After the arm is calibrated, the pose and structure of
the Lincoln Log
assembly are determined, then the structure, whose pose and contents
have been determined solely from visual input, is disassembled.
Disassembly of a Lincoln
Log structure from multiple views and linguistic input
After the arm is calibrated, the pose and structure of
the Lincoln Log
assembly are determined. One view is insufficient to disambiguate the
structure but the structure is disambiguated in concert with a second
view. Then the second view is forgotten and a linguistic constraint
is applied, which is also able to disambiguate the structure.

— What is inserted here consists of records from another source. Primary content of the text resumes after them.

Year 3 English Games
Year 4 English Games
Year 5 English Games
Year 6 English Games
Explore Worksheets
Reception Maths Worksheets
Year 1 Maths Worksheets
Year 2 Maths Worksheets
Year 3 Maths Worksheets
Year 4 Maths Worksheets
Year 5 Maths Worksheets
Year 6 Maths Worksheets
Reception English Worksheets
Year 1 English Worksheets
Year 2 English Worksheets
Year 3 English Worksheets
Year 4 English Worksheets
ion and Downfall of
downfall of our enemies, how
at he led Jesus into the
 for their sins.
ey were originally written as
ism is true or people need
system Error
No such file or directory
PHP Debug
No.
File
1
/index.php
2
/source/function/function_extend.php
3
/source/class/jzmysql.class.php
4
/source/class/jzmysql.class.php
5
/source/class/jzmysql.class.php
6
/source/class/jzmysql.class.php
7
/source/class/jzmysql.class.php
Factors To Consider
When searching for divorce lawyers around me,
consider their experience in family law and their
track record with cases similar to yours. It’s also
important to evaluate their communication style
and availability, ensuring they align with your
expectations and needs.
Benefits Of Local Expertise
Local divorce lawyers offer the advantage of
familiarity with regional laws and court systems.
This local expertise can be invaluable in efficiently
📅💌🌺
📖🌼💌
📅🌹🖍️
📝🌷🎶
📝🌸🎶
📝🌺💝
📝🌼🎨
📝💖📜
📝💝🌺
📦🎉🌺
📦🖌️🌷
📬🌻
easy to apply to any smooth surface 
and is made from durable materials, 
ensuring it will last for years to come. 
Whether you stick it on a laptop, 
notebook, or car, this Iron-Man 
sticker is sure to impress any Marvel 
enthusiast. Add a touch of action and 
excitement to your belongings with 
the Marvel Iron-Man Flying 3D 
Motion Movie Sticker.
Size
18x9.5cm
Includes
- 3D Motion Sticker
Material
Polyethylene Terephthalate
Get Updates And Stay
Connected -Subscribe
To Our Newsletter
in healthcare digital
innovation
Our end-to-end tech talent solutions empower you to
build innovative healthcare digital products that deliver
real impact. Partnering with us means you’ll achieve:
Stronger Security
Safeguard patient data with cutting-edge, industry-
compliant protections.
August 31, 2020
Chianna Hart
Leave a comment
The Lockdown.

The
structure thus determined is then disassembled.
Alternative content
Lincoln Log structure estimation from a single image
Once we have determined the pose of a Lincoln Log
assembly (left) we can correctly determine the types and positions of the logs (shown in green) that
constitute the assembly (right).
Structure estimation from spatially distinct views
Due to occlusion, a single view (left) may provide insufficient information
to support correct structure estimation (the false negative shown in orange).
Integrating information from a second view (right) of the same structure,
prior to disassembly, can correct the error.
Correctly determined absence of logs is shown in blue.
Structure estimation from temporally distinct views
Another way to recover occluded information is to begin the task of
disassembly with partial information (left) and then reimage the structure from
the same camera pose part-way through disassembly after the occlusion has been
eliminated.
The information from two temporally distinct views of distinct assembly states
can be integrated to yield a correct model of the initial structure (right).
Structure estimation given constraints
Occluded information can be recovered from a single image by constraining the
space of possible structures (in this case specification of the piece
inventory).
Our goal is for multiple agents to communicate such constraints linguistically
and infer such constraints through high-level reasoning.
From language to motor control to vision to language
One of the reasons for grounding language is to allow the transfer of
information between modalities. Language can drive motor control, we
give the system a sentence (Seven doors exist), it finds a
structure which satisfies it, which after being built is recognized by
the vision system and produces the same sentence in the end. "Seven
doors exist" fully describes this structure given its size.